▸ What to work on
Nothing but the lines holding the string "level" should appear in the answer. Copy them from the entries.

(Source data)
□ □ □ □

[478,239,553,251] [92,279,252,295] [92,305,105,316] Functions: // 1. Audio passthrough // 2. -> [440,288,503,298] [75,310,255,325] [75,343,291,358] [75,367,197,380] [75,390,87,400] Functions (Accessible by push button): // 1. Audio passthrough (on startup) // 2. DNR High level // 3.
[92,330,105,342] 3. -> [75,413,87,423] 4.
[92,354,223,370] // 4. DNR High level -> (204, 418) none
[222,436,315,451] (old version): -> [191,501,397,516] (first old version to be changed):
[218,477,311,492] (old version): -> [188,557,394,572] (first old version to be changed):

□ □ □ □

▸ Result for this task
[478,239,553,251] [92,279,252,295] [92,305,105,316] Functions: // 1. Audio passthrough // 2. -> [440,288,503,298] [75,310,255,325] [75,343,291,358] [75,367,197,380] [75,390,87,400] Functions (Accessible by push button): // 1. Audio passthrough (on startup) // 2. DNR High level // 3.
[92,354,223,370] // 4. DNR High level -> (204, 418) none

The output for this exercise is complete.